- GIVEN PASSAGE:

+---+

GROUP operator
The GROUP operator creates a property implementing grouping.
Syntax
GROUP
type [expr1, ..., exprN]
[orderClause]
[TOP topExpr [OFFSET offsetExpr]]
[WHERE whereExpr]
[BY groupExpr1, ..., groupExprM]
The type subrule, which is used immediately after GROUP, has the following syntax:
SUM | MAX | MIN | AGGR | NAGGR | EQUAL | CONCAT | LAST | CUSTOM [NULL] [className] aggrFunc
The orderClause subrule, which is used after the list of aggregated expressions, has the following syntax:
[WITHIN] ORDER [DESC] orderExpr1, ..., orderExprK
Here type specifies the aggregate function kind, while orderClause specifies the ordering form: either regular ORDER ... or WITHIN ORDER ... for ordered-set CUSTOM aggregates.
Description
The GROUP operator creates a property implementing grouping. The type of grouping is determined by the type of the aggregate function. This operator differs from others in that it can implicitly declare its parameters in the expressions used (by analogy with the = statement when the parameters are not defined explicitly). At the same time, it is important to understand that these "implicitly declared" parameters are not parameters of the created property (which are actually determined by the BY block and / or the upper parameters used)
The BY block describes group expressions. Each expression corresponds to a parameter of the property being created. As in other operators, upper parameters can be used in this operator, and the used parameters also implicitly become groups of the created property. If the BY block is omitted and no upper parameters are used, all matching object collections form a single group and the created property has no parameters. Accordingly, when using the operator in the = statement and explicitly defining the parameters on the left, the expressions from the BY block are mapped only for unused parameters. Moreover, if the classes or the number of these parameters do not match the number / classes of BY expressions then the platform will throw an error.
If a BY block is defined, this operator cannot be used inside expressions.
The ORDER block defines the order in which the aggregate function will be calculated. It is mandatory for CONCAT and LAST. For commutative aggregators (SUM, MAX, MIN, EQUAL, AGGR, NAGGR) it may also be specified; in that case the order does not change the final aggregate value by itself, but it affects which records participate in aggregation when TOP / OFFSET are used. If the function is non-commutative, the order should be specified so that it is uniquely determined. If a new parameter is declared in the expressions specifying the order (i.e. parameter is not used in the remaining blocks or in the upper context), the condition of non-NULLness of all these expressions is automatically added.

+---+

- RECORDED DATA:
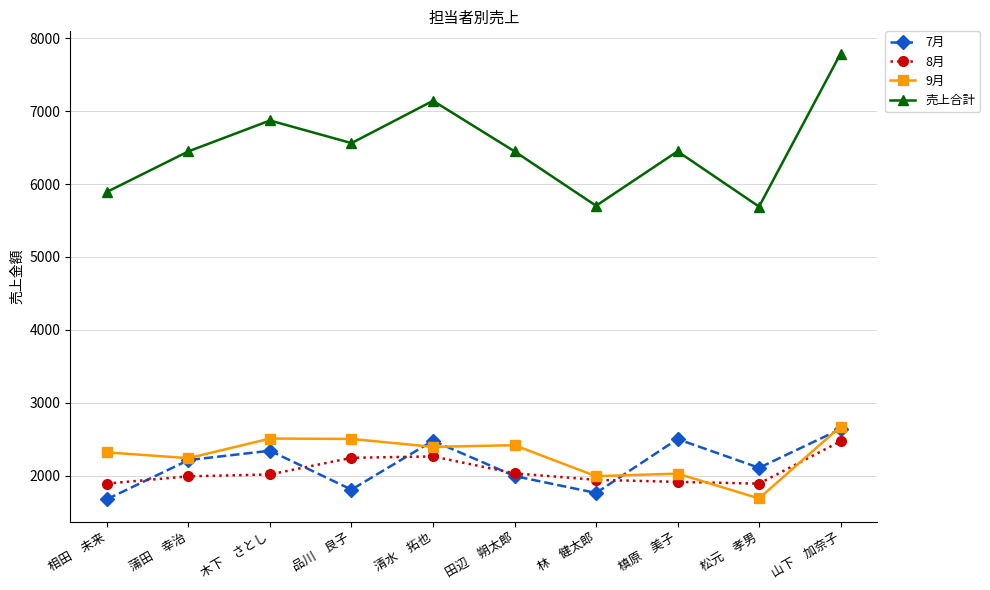

Which series has the largest total across all categories?

売上合計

+---+

- WHAT IS REQUIRED: Continue the GROUP operator documentation from the point where it stops.

- EXERCISE RESULT:
For CUSTOM aggregates, the WITHIN keyword does not introduce some separate "extra ordering"; instead, it selects the SQL call form of the user-defined or DBMS built-in aggregate function. Without WITHIN, the order is passed inside the aggregate call, so a construction like GROUP CUSTOM ... 'aggrFunc' expr1, ..., exprN ORDER orderExpr1, ... corresponds to aggrFunc(expr1, ..., exprN ORDER BY orderExpr1, ...). With WITHIN, the ordered-set form is used instead, so GROUP CUSTOM ... 'aggrFunc' expr1, ..., exprN WITHIN ORDER orderExpr1, ... corresponds to aggrFunc(expr1, ..., exprN) WITHIN GROUP (ORDER BY orderExpr1, ...). This matters for aggregates that are defined in the DBMS specifically via WITHIN GROUP, such as percentile_cont.
From the result perspective, the difference is which values are treated as the aggregate input. Without WITHIN, the aggregate computes its result from the values of expr1, ..., exprN, while ORDER only specifies the processing order of those values. With WITHIN, the result is computed from the ordered set of values coming from ORDER: these values form the sample over which the aggregate is calculated, while expr1, ..., exprN become parameters of the aggregate function itself. For example, in GROUP CUSTOM ... 'percentile_cont' 0.9 WITHIN ORDER value(i), the expression 0.9 specifies which percentile is requested, and the result is the 90th percentile of value(i) values inside the group.
The TOP block and its optional OFFSET continuation restrict the subset of records already selected for aggregation inside each group: first OFFSET is applied, then the next TOP records are taken in the specified order. The OFFSET block is not used on its own without TOP. If the ORDER block is omitted, these records are selected in arbitrary order.
The WHERE block defines the condition under which object collections will participate in the group operation. It can only be used with the aggregate functions AGGR, NAGGR, CONCAT, and LAST. For LAST, if WHERE is omitted, non-NULLness of the aggregated expression itself is used as the condition.
For AGGR and NAGGR using this block explicitly (and not, say, an IF operator in GROUP and BY blocks) only makes sense from the perspective of being able to change the created property to non-NULL in some automatic mechanisms of the platform (for example, automatic resolution of simple constraints).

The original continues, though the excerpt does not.